Can you write out the entries below again with "locality" switched to "site" everywhere it occurs and nothing else altered?

####################

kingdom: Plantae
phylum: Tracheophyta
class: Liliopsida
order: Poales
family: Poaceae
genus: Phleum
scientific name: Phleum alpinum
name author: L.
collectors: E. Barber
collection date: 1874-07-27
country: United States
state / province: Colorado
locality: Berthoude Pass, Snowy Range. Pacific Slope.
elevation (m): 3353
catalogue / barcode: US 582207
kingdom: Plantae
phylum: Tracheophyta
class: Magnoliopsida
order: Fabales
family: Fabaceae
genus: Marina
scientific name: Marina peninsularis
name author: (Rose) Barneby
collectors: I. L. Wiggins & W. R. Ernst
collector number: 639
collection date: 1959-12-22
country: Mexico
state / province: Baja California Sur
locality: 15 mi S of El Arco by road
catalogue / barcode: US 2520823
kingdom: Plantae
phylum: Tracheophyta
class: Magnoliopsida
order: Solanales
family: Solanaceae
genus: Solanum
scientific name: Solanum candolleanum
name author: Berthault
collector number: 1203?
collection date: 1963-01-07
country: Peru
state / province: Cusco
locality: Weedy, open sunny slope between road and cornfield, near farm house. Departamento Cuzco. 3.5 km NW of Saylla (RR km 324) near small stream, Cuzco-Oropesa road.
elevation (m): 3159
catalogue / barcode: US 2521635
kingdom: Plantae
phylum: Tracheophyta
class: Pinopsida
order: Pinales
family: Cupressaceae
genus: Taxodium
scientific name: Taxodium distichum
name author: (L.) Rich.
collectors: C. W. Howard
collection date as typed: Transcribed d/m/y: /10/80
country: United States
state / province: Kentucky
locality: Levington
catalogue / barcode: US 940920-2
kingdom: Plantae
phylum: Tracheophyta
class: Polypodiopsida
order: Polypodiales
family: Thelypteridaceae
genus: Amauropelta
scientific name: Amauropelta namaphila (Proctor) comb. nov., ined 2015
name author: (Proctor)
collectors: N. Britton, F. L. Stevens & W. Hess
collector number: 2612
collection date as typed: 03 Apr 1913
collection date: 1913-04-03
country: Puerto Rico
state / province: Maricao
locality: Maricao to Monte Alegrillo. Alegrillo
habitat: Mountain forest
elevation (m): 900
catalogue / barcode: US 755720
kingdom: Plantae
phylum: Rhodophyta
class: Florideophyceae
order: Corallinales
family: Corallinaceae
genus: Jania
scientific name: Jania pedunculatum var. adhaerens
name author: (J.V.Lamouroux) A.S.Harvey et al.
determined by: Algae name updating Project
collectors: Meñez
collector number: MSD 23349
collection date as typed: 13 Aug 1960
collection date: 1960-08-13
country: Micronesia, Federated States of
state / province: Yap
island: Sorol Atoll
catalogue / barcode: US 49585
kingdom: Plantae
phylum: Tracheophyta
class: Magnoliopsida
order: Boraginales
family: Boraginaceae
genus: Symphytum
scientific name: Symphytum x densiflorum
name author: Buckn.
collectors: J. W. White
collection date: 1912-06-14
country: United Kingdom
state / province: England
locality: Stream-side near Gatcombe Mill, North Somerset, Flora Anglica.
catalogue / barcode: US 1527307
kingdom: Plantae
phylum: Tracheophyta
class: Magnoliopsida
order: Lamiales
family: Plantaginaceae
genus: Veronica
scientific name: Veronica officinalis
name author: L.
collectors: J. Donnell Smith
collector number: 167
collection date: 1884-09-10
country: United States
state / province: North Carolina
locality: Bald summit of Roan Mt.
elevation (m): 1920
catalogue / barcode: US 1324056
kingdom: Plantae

####################

### Exercise response
kingdom: Plantae
phylum: Tracheophyta
class: Liliopsida
order: Poales
family: Poaceae
genus: Phleum
scientific name: Phleum alpinum
name author: L.
collectors: E. Barber
collection date: 1874-07-27
country: United States
state / province: Colorado
site: Berthoude Pass, Snowy Range. Pacific Slope.
elevation (m): 3353
catalogue / barcode: US 582207
kingdom: Plantae
phylum: Tracheophyta
class: Magnoliopsida
order: Fabales
family: Fabaceae
genus: Marina
scientific name: Marina peninsularis
name author: (Rose) Barneby
collectors: I. L. Wiggins & W. R. Ernst
collector number: 639
collection date: 1959-12-22
country: Mexico
state / province: Baja California Sur
site: 15 mi S of El Arco by road
catalogue / barcode: US 2520823
kingdom: Plantae
phylum: Tracheophyta
class: Magnoliopsida
order: Solanales
family: Solanaceae
genus: Solanum
scientific name: Solanum candolleanum
name author: Berthault
collector number: 1203?
collection date: 1963-01-07
country: Peru
state / province: Cusco
site: Weedy, open sunny slope between road and cornfield, near farm house. Departamento Cuzco. 3.5 km NW of Saylla (RR km 324) near small stream, Cuzco-Oropesa road.
elevation (m): 3159
catalogue / barcode: US 2521635
kingdom: Plantae
phylum: Tracheophyta
class: Pinopsida
order: Pinales
family: Cupressaceae
genus: Taxodium
scientific name: Taxodium distichum
name author: (L.) Rich.
collectors: C. W. Howard
collection date as typed: Transcribed d/m/y: /10/80
country: United States
state / province: Kentucky
site: Levington
catalogue / barcode: US 940920-2
kingdom: Plantae
phylum: Tracheophyta
class: Polypodiopsida
order: Polypodiales
family: Thelypteridaceae
genus: Amauropelta
scientific name: Amauropelta namaphila (Proctor) comb. nov., ined 2015
name author: (Proctor)
collectors: N. Britton, F. L. Stevens & W. Hess
collector number: 2612
collection date as typed: 03 Apr 1913
collection date: 1913-04-03
country: Puerto Rico
state / province: Maricao
site: Maricao to Monte Alegrillo. Alegrillo
habitat: Mountain forest
elevation (m): 900
catalogue / barcode: US 755720
kingdom: Plantae
phylum: Rhodophyta
class: Florideophyceae
order: Corallinales
family: Corallinaceae
genus: Jania
scientific name: Jania pedunculatum var. adhaerens
name author: (J.V.Lamouroux) A.S.Harvey et al.
determined by: Algae name updating Project
collectors: Meñez
collector number: MSD 23349
collection date as typed: 13 Aug 1960
collection date: 1960-08-13
country: Micronesia, Federated States of
state / province: Yap
island: Sorol Atoll
catalogue / barcode: US 49585
kingdom: Plantae
phylum: Tracheophyta
class: Magnoliopsida
order: Boraginales
family: Boraginaceae
genus: Symphytum
scientific name: Symphytum x densiflorum
name author: Buckn.
collectors: J. W. White
collection date: 1912-06-14
country: United Kingdom
state / province: England
site: Stream-side near Gatcombe Mill, North Somerset, Flora Anglica.
catalogue / barcode: US 1527307
kingdom: Plantae
phylum: Tracheophyta
class: Magnoliopsida
order: Lamiales
family: Plantaginaceae
genus: Veronica
scientific name: Veronica officinalis
name author: L.
collectors: J. Donnell Smith
collector number: 167
collection date: 1884-09-10
country: United States
state / province: North Carolina
site: Bald summit of Roan Mt.
elevation (m): 1920
catalogue / barcode: US 1324056
kingdom: Plantae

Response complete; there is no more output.